The assembled video is sent to Telegram for final review before upload. A second human gate catches any assembly errors or visual failures before they reach the channel. Archive on skip preserves the run record regardless of outcome.
Approved videos upload automatically via the YouTube API with metadata, tags, and scheduling. Run IDs are linked to upload records. Analytics are pulled back and logged against each run for performance analysis.
The Prompt Bridge Problem
The most significant engineering challenge in Reel was a disconnect between the script model and the video generation model. Claude writes cinematic scene descriptions of 150 words or more. Veo, the video model, responds to 30-word motion verb prompts and ignores narrative description.
The solution was a purpose-built prompt bridge: a template library of proven Veo motion formulas organised by domain, scene type, and camera direction. The bridge extracts key nouns from the Claude description and fills the template slots. Claude writes for humans. The bridge translates for Veo. The two models never need to understand each other directly.
Domain Collision Fix
When a cosmic character's story involves biological vocabulary (skin cells, melanin, cellular landscapes), the image model routes to medical microscopy rather than alien terrain. The anti-collision rules layer detects these domain crossings and reframes the visual prompt with explicit geological terrain framing before the image is generated.
Technology
Five models.
One coherent pipeline.
Reel orchestrates five different AI models in a single production pipeline. Each model handles the task it is actually best at. Claude handles language and structure. Imagen handles photorealistic image generation. Veo handles video motion. ElevenLabs handles voice performance. FFmpeg handles assembly and audio engineering.
The pipeline architecture separates concerns completely. Adding a new model or replacing an existing one does not require rewriting the adjacent stages. Each stage has a defined input and output schema.
Full Stack
Proof of Work
Published output.
Real channel.
Gate 1 and Gate 2 Telegram approval flows, assembled video examples, and cost-per-run breakdowns. Being added shortly.

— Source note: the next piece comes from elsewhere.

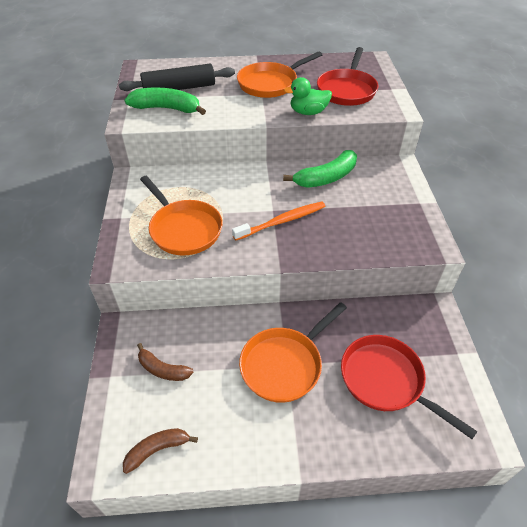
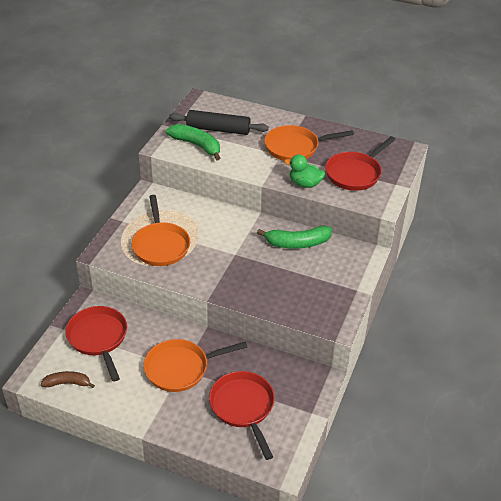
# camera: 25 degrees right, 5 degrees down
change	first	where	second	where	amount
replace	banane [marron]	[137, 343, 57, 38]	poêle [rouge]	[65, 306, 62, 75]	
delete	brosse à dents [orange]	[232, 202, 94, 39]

Links to videos produced entirely by Reel without manual production work. Channel link being added shortly.
What We Learned
The failures that
taught the most.
Different models need different prompt formats. Writing prompts for Claude and then passing them to Veo does not work. Each model has its own vocabulary of instructions. The prompt bridge was the most valuable piece of engineering in the entire pipeline.
Video length determines performance more than content. Analysis of published videos showed that videos under 62 seconds consistently outperformed videos over 90 seconds, regardless of topic quality. The word count cap at 145 words came directly from this data.
Posting 3 to 4 videos per day cannibalises your own distribution. YouTube gives each Short an initial algorithmic test audience. Flooding the channel dilutes that test across too many videos. One video per day at the right time outperforms four videos posted overnight.
Human gates are not a failure of automation, they are a design choice. The two approval gates add 5 minutes to the total production time and prevent every class of catastrophic quality failure. They exist by design, not because the automation is incomplete.